Related Article: Push Or Pull? Sprinting Mechanics and You
Steps to Become an Endurance Runner
Endurance running is running over long distances of at least 5 miles. To be an endurance runner, you need to have good cardio, stamina, and mental strength to keep you going. To build endurance, execute the following steps:
1. Slowly Increase Your Mileage
Don’t try to run 6 or 7 miles right away if you’re used to running 3. Slowly increase the length of your run as your body gets used to the new pace and breath, and your muscles become less fatigued.
2. Work in Intervals
Interval sprinting is a great way to build leg strength and lung endurance, which are essential for endurance running. If you don’t usually do sprints, start with a 10 second sprint every few minutes, and work your way up to 30 seconds.
3. Run Hills
Running up hills can be tough, but it’s another way to build muscle strength and lung capacity. The best way to do hills is outdoors in nature, but you can also use the incline on the treadmill as a foundation if you’re not ready for the outdoor hills.

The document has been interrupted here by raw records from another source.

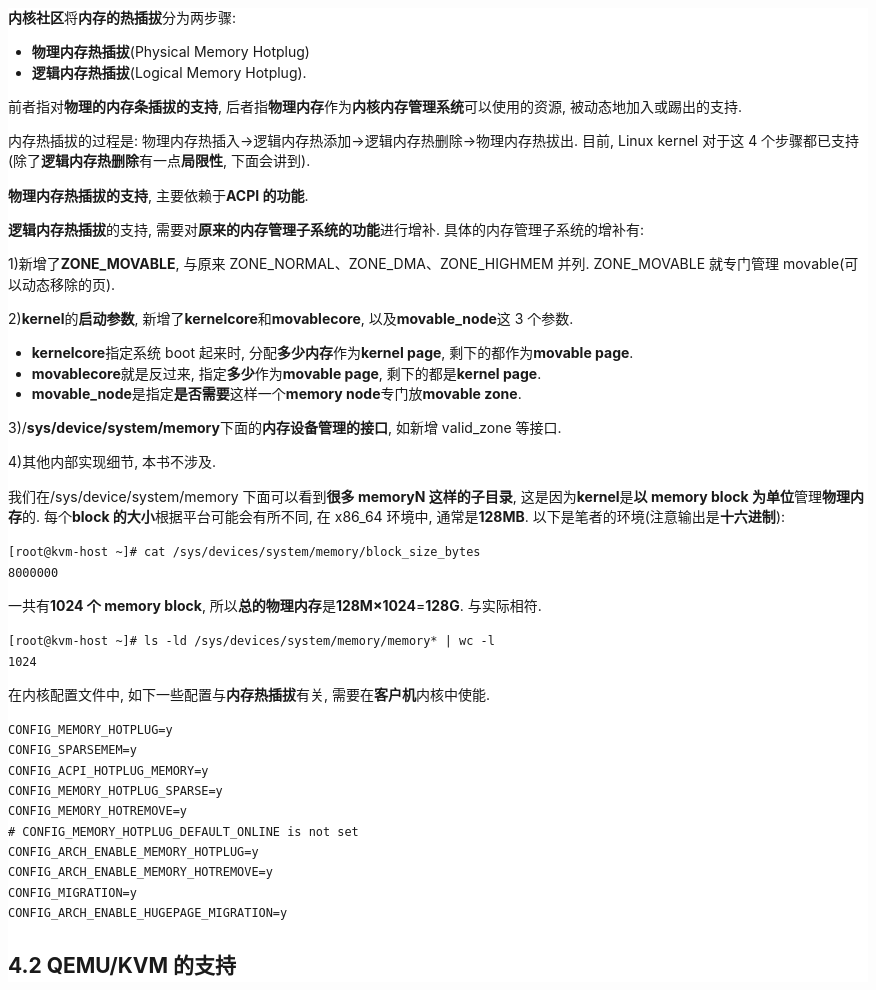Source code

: **内核社区**将**内存的热插拔**分为两步骤:

- **物理内存热插拔**(Physical Memory Hotplug)
- **逻辑内存热插拔**(Logical Memory Hotplug).

前者指对**物理的内存条插拔的支持**, 后者指**物理内存**作为**内核内存管理系统**可以使用的资源, 被动态地加入或踢出的支持.

内存热插拔的过程是: 物理内存热插入→逻辑内存热添加→逻辑内存热删除→物理内存热拔出. 目前, Linux kernel 对于这 4 个步骤都已支持(除了**逻辑内存热删除**有一点**局限性**, 下面会讲到).

**物理内存热插拔的支持**, 主要依赖于**ACPI 的功能**.

**逻辑内存热插拔**的支持, 需要对**原来的内存管理子系统的功能**进行增补. 具体的内存管理子系统的增补有:

1)新增了**ZONE\_MOVABLE**, 与原来 ZONE\_NORMAL、ZONE\_DMA、ZONE\_HIGHMEM 并列. ZONE\_MOVABLE 就专门管理 movable(可以动态移除的页).

2)**kernel**的**启动参数**, 新增了**kernelcore**和**movablecore**, 以及**movable\_node**这 3 个参数.

- **kernelcore**指定系统 boot 起来时, 分配**多少内存**作为**kernel page**, 剩下的都作为**movable page**.
- **movablecore**就是反过来, 指定**多少**作为**movable page**, 剩下的都是**kernel page**.
- **movable\_node**是指定**是否需要**这样一个**memory node**专门放**movable zone**.

3)/**sys/device/system/memory**下面的**内存设备管理的接口**, 如新增 valid\_zone 等接口.

4)其他内部实现细节, 本书不涉及.

我们在/sys/device/system/memory 下面可以看到**很多 memoryN 这样的子目录**, 这是因为**kernel**是**以 memory block 为单位**管理**物理内存**的. 每个**block 的大小**根据平台可能会有所不同, 在 x86\_64 环境中, 通常是**128MB**. 以下是笔者的环境(注意输出是**十六进制**):

```
[root@kvm-host ~]# cat /sys/devices/system/memory/block_size_bytes
8000000
```

一共有**1024 个 memory block**, 所以**总的物理内存**是**128M×1024**=**128G**. 与实际相符.

```
[root@kvm-host ~]# ls -ld /sys/devices/system/memory/memory* | wc -l
1024
```

在内核配置文件中, 如下一些配置与**内存热插拔**有关, 需要在**客户机**内核中使能.

```
CONFIG_MEMORY_HOTPLUG=y
CONFIG_SPARSEMEM=y
CONFIG_ACPI_HOTPLUG_MEMORY=y
CONFIG_MEMORY_HOTPLUG_SPARSE=y
CONFIG_MEMORY_HOTREMOVE=y
# CONFIG_MEMORY_HOTPLUG_DEFAULT_ONLINE is not set
CONFIG_ARCH_ENABLE_MEMORY_HOTPLUG=y
CONFIG_ARCH_ENABLE_MEMORY_HOTREMOVE=y
CONFIG_MIGRATION=y
CONFIG_ARCH_ENABLE_HUGEPAGE_MIGRATION=y
```

## 4.2 QEMU/KVM 的支持
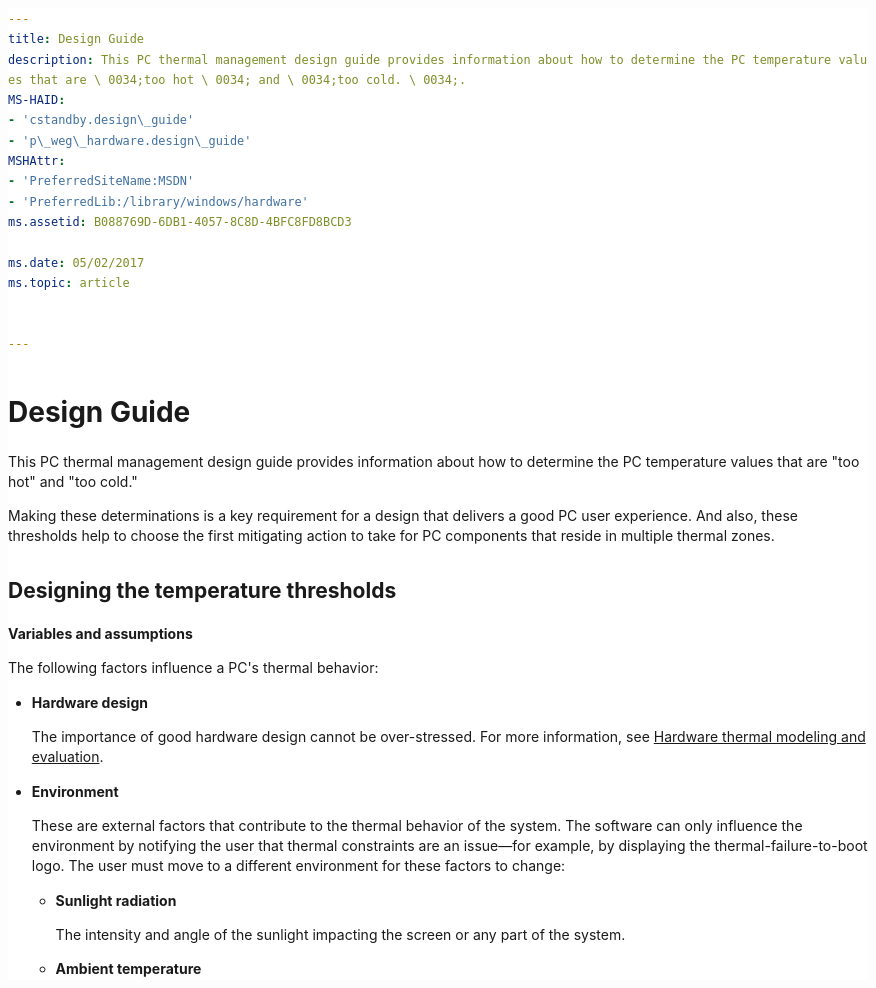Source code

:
 ```yaml
---
title: Design Guide
description: This PC thermal management design guide provides information about how to determine the PC temperature values that are \ 0034;too hot \ 0034; and \ 0034;too cold. \ 0034;.
MS-HAID:
- 'cstandby.design\_guide'
- 'p\_weg\_hardware.design\_guide'
MSHAttr:
- 'PreferredSiteName:MSDN'
- 'PreferredLib:/library/windows/hardware'
ms.assetid: B088769D-6DB1-4057-8C8D-4BFC8FD8BCD3

ms.date: 05/02/2017
ms.topic: article


---
```


# Design Guide


This PC thermal management design guide provides information about how to determine the PC temperature values that are "too hot" and "too cold."

Making these determinations is a key requirement for a design that delivers a good PC user experience. And also, these thresholds help to choose the first mitigating action to take for PC components that reside in multiple thermal zones.

## Designing the temperature thresholds


**Variables and assumptions**

The following factors influence a PC's thermal behavior:

-   **Hardware design**

    The importance of good hardware design cannot be over-stressed. For more information, see [Hardware thermal modeling and evaluation](#hardware-thermal).

-   **Environment**

    These are external factors that contribute to the thermal behavior of the system. The software can only influence the environment by notifying the user that thermal constraints are an issue—for example, by displaying the thermal-failure-to-boot logo. The user must move to a different environment for these factors to change:

    -   **Sunlight radiation**

        The intensity and angle of the sunlight impacting the screen or any part of the system.

    -   **Ambient temperature**
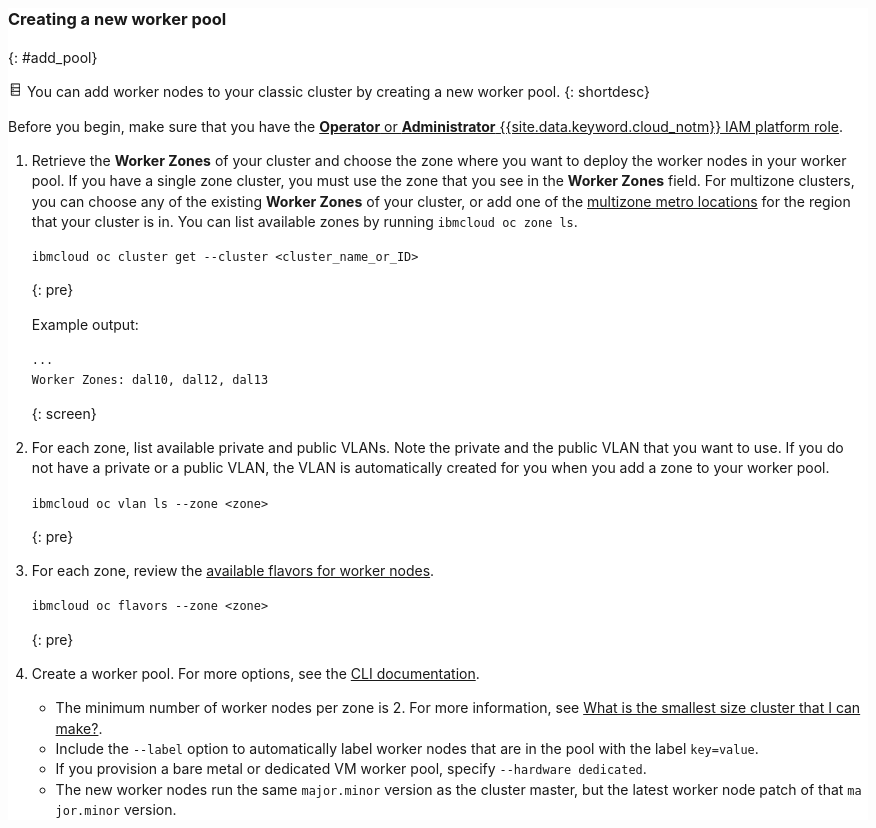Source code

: ### Creating a new worker pool
{: #add_pool}

<img src="images/icon-classic.png" alt="Classic infrastructure provider icon" width="15" style="width:15px; border-style: none"/> You can add worker nodes to your classic cluster by creating a new worker pool.
{: shortdesc}

Before you begin, make sure that you have the [**Operator** or **Administrator** {{site.data.keyword.cloud_notm}} IAM platform role](/docs/openshift?topic=openshift-users#platform).

1. Retrieve the **Worker Zones** of your cluster and choose the zone where you want to deploy the worker nodes in your worker pool. If you have a single zone cluster, you must use the zone that you see in the **Worker Zones** field. For multizone clusters, you can choose any of the existing **Worker Zones** of your cluster, or add one of the [multizone metro locations](/docs/openshift?topic=openshift-regions-and-zones#zones) for the region that your cluster is in. You can list available zones by running `ibmcloud oc zone ls`.
   ```
   ibmcloud oc cluster get --cluster <cluster_name_or_ID>
   ```
   {: pre}

   Example output:
   ```
   ...
   Worker Zones: dal10, dal12, dal13
   ```
   {: screen}

2. For each zone, list available private and public VLANs. Note the private and the public VLAN that you want to use. If you do not have a private or a public VLAN, the VLAN is automatically created for you when you add a zone to your worker pool.
   ```
   ibmcloud oc vlan ls --zone <zone>
   ```
   {: pre}

3.  For each zone, review the [available flavors for worker nodes](/docs/openshift?topic=openshift-planning_worker_nodes#planning_worker_nodes).

    ```
    ibmcloud oc flavors --zone <zone>
    ```
    {: pre}

4. Create a worker pool. For more options, see the [CLI documentation](/docs/openshift?topic=openshift-kubernetes-service-cli#cs_worker_pool_create).  
   * The minimum number of worker nodes per zone is 2. For more information, see [What is the smallest size cluster that I can make?](/docs/openshift?topic=openshift-faqs#smallest_cluster).
   * Include the `--label` option to automatically label worker nodes that are in the pool with the label `key=value`.
   * If you provision a bare metal or dedicated VM worker pool, specify `--hardware dedicated`.
   * The new worker nodes run the same `major.minor` version as the cluster master, but the latest worker node patch of that `major.minor` version.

Related Article: HIIT Hill Workouts For Runners
Steps to Become a Casual Runner
If you’re just getting into running and are dedicated to become a casual runner, here’s how to start off strong:
1. Find Your Pace and Breath
Most new runners start off running too fast and aren’t able to maintain their pace. If you’re gasping for air, slow down. If you feel like you could have a full-on conversation with someone, try going faster. Your pace will depend on factors like genetics, how fit you are, and the distance you’re going, so find what works for you.
2. Vary Your Runs
Running the same route or on the treadmill all the time can get boring quick. Once you can run comfortably for 20 to 30 minutes, it’s time to change up the scenery. Run outside if you always run on the treadmill, change up your route, and add in intervals if you want. This will keep your workouts exciting and ensure you don’t plateau.
3. Don’t Skip Recovery Work
Proper recovery is just as important as your running technique. Make sure to walk for a few minutes once you’re done your run, especially if you’re sore. Keep your body moving, and make sure to stretch after you run, no matter how long or short the run is. Start this from the beginning so it becomes a habit.